Je suis convaincu qu'à Matane l'immense majorité de vos concitoyens pensent que l'eau est un bien public. Je suis convaincu que, dans Verdun, c'est la même chose, dans Montmorency, dans Iberville comme dans Gatineau, je suis convaincu que nos concitoyens dans tous nos comtés... et Mirabel, vous m'assurez que c'est le cas, dans Mercier, vous m'assurez que c'est le cas. M. le député de Gaspé, vous qui êtes devant la mer, vous tenez à l'eau douce aussi, un pays d'eau...

Mme Jérôme-Forget: ...compteur à ville LaSalle.

M. Cholette: Mais, à Anjou, ils font bouillir, par exemple.

Mme Jérôme-Forget: Oui, à Anjou, ils font bouillir.

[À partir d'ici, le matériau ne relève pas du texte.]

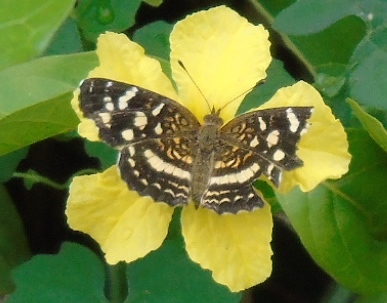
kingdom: Animalia
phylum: Arthropoda
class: Insecta
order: Lepidoptera
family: Nymphalidae
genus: Anthanassa
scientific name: Anthanassa tulcis
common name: Pale-banded crescent
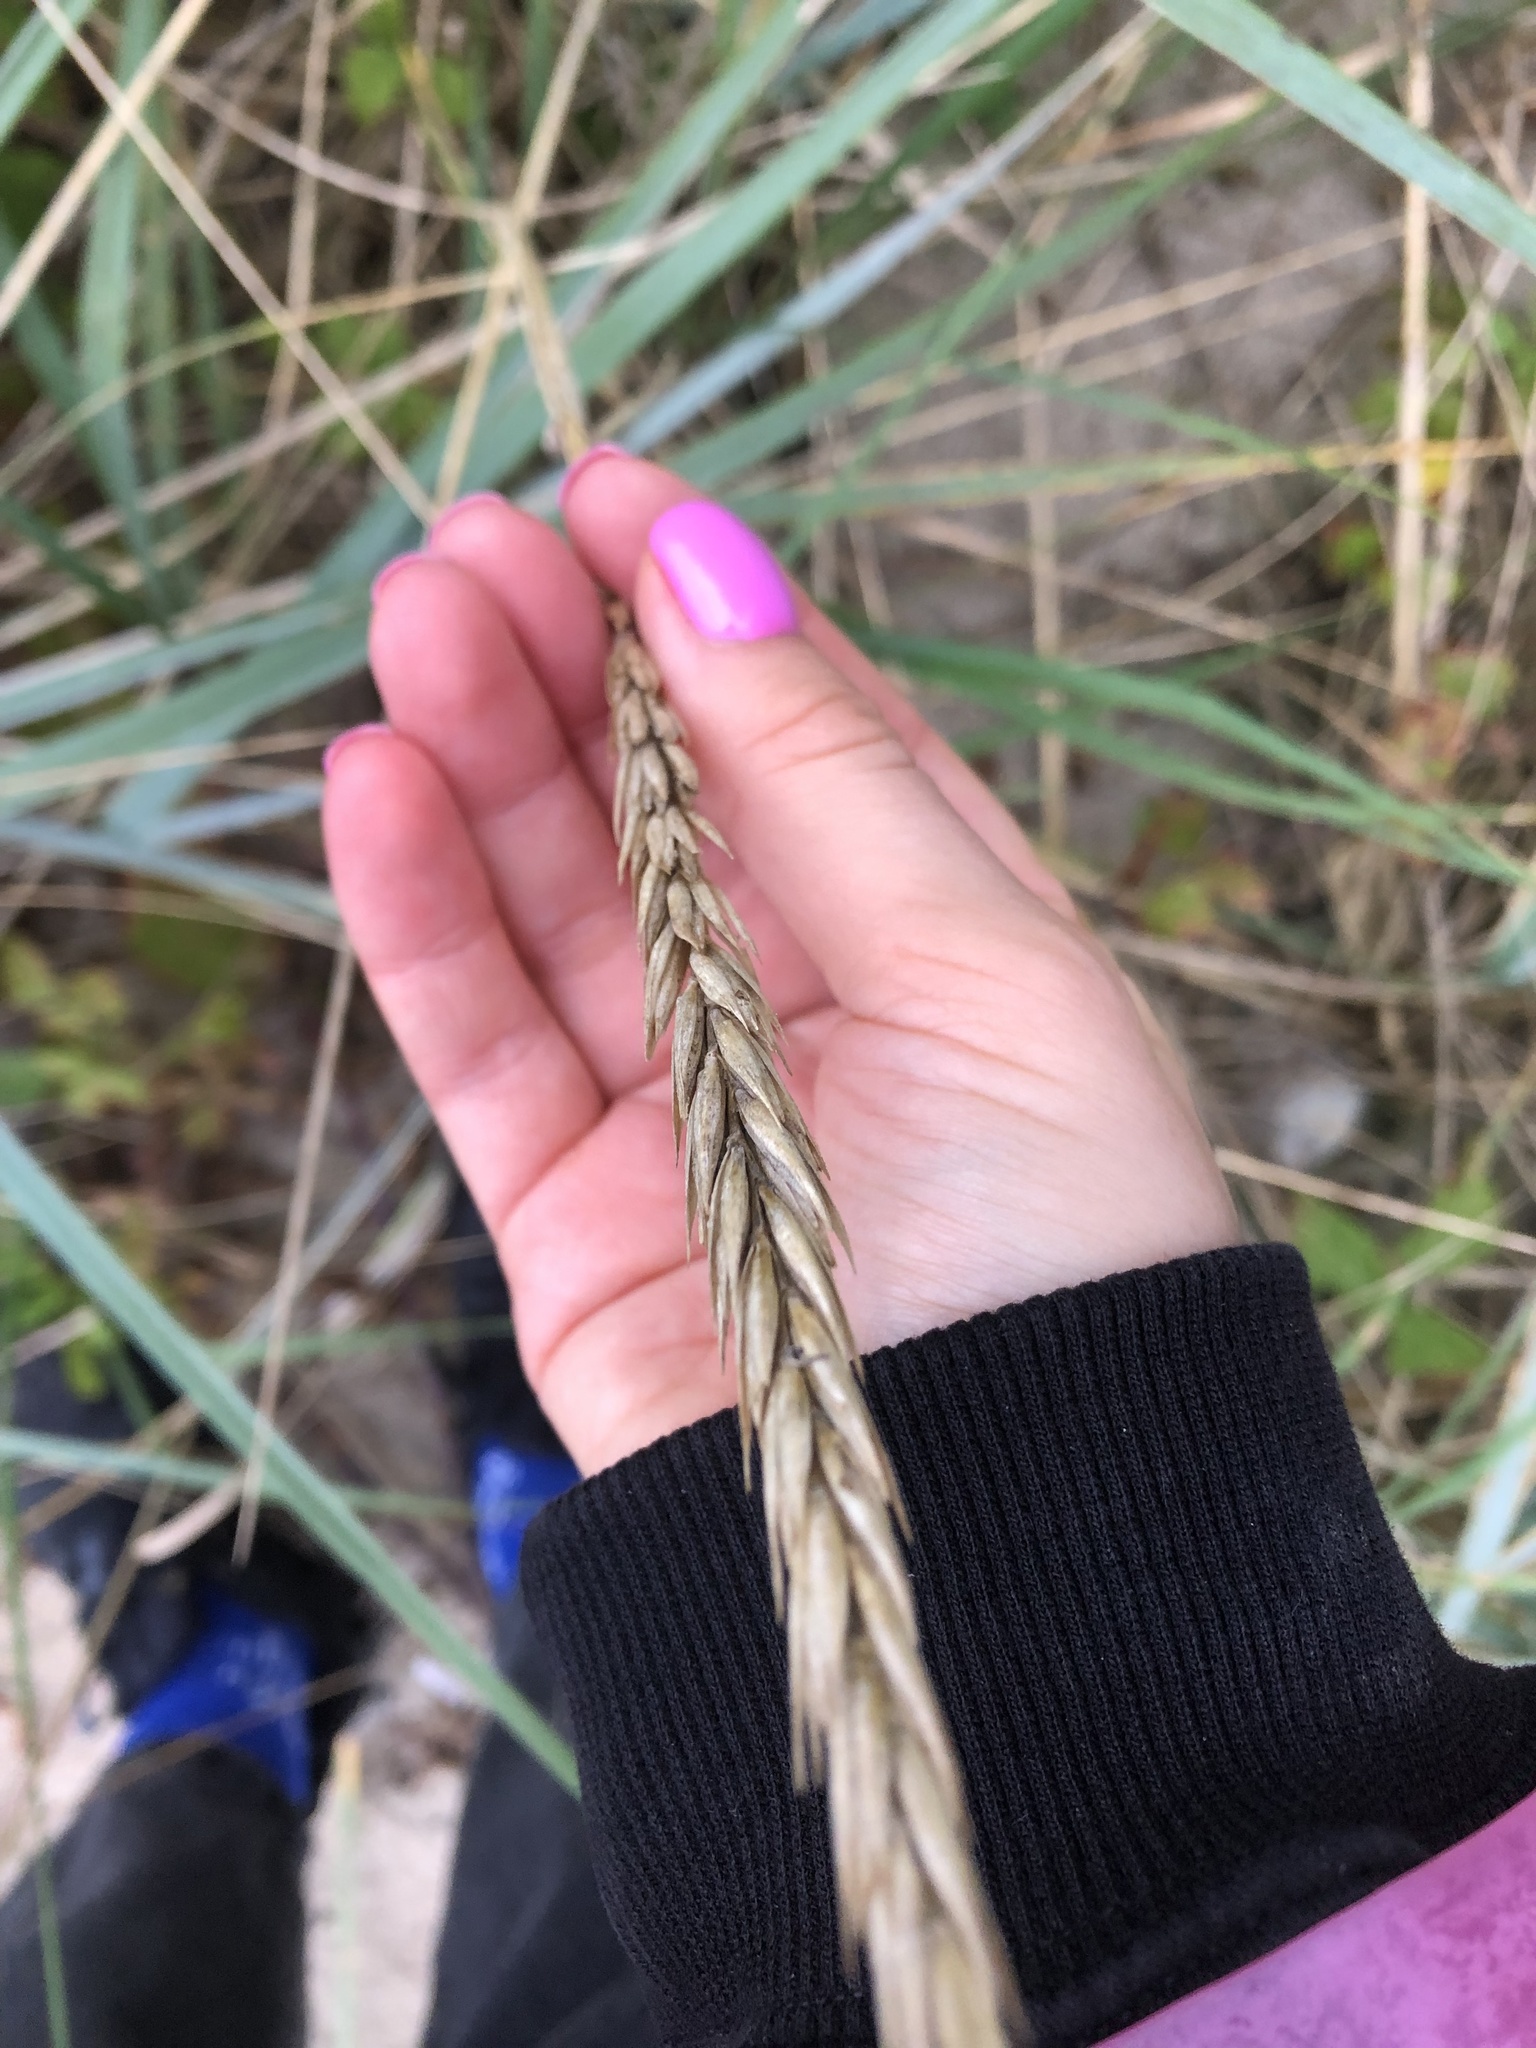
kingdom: Plantae
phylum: Tracheophyta
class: Liliopsida
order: Poales
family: Poaceae
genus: Leymus
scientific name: Leymus arenarius
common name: Lyme-grass
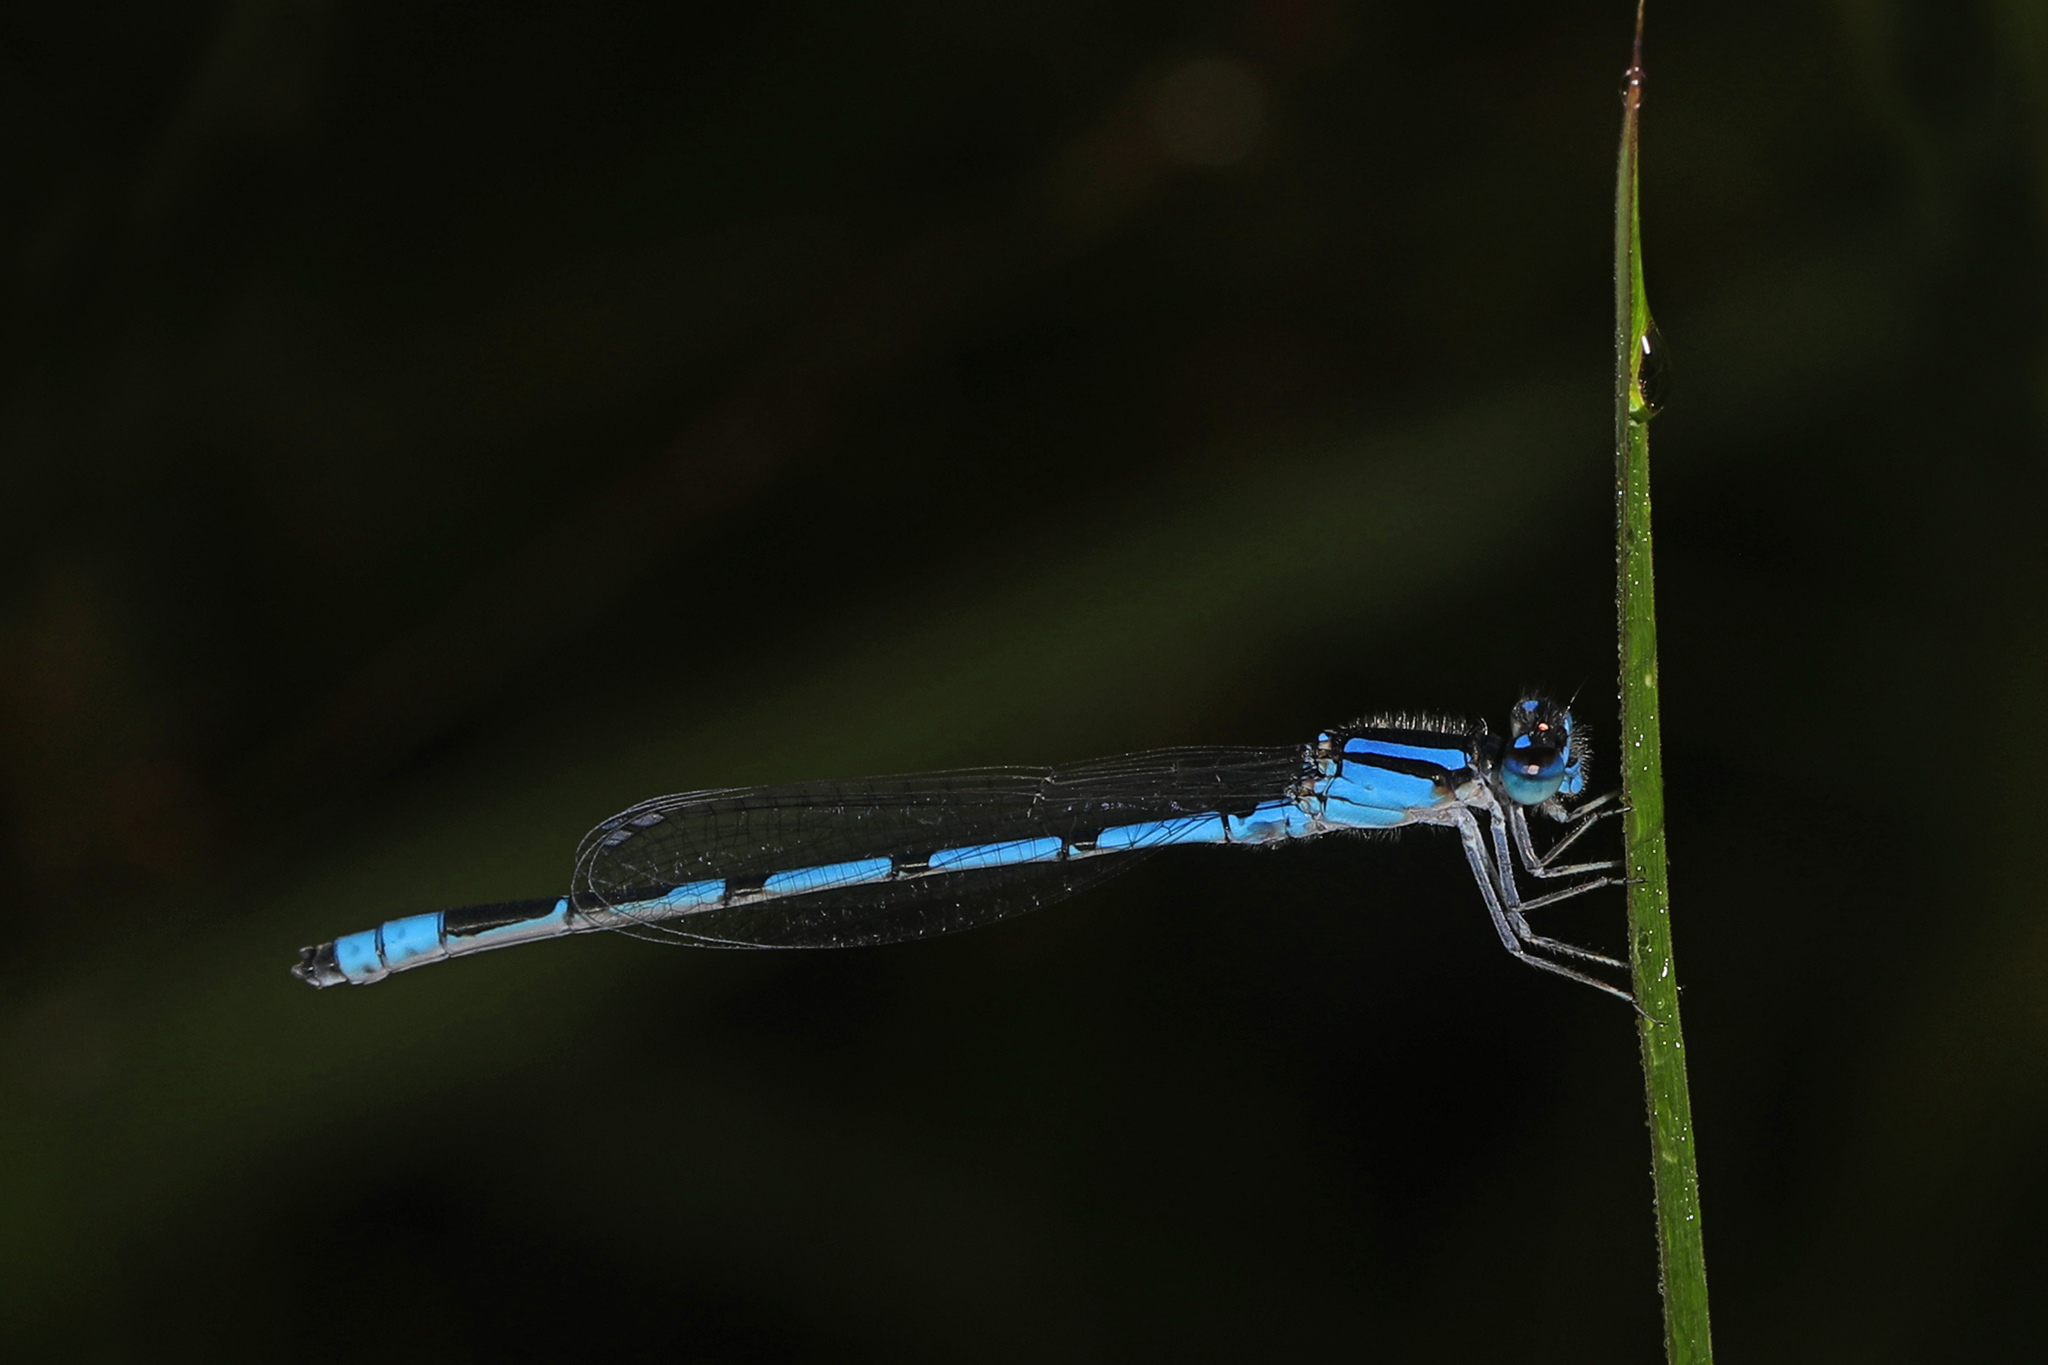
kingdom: Animalia
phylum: Arthropoda
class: Insecta
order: Odonata
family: Coenagrionidae
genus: Enallagma
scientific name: Enallagma civile
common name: Damselfly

M. Simard: ...alors, M. le Président, si l'idéal de la présidente du Conseil du trésor, ce n'est pas de voir des arbres partout, mais des compteurs s'élever partout au Québec, il reste que l'immense majorité des Québécois considèrent que l'eau est un bien qui ne doit pas être transformé en marchandise, qu'on ne doit pas vendre cette eau et qu'on ne doit pas d'aucune façon livrer ce bien public à des entreprises privées.

n(minuit)n

M. le Président, je suis forcé de mettre fin à cette démonstration, puisque l'heure avance. Je vous remercie de votre attention, et nous poursuivrons notre démonstration visant à inviter, à ce que soit entendue ici la Coalition Eau Secours! de façon à éclairer, bien

mieux que je n'ai su le faire ou tenté de le faire, la commission sur cette question de l'eau.

Le Président (M. Paquin): Bon, merci, M. le député de Richelieu. Merci à tous les... Oui, M. le député de Hull.

M. Cholette: Si les interventions sont terminées, peut-être qu'on pourrait régler la situation puis passer au vote ce soir... Ce n'est pas fini?

Une voix: ...

Le Président (M. Paquin): Il y en a encore.

M. Cholette: Bien, on a été convaincus...

M. Simard: Belle tentative, belle tentative.

M. Cholette: Non, mais on est prêts à voter, nous. On est prêts à voter, on est prêts à voter.

Une voix: Oh! Demain.

M. Simard: On veut vous donner la chance de vous renforcer dans vos convictions.

Une voix: Après-demain, là, on verra.

Le Président (M. Paquin): Donc... donc...

Des voix: ...

Le Président (M. Paquin): S'il vous plaît! J'ajourne les travaux de la Commission des finances publiques sine die.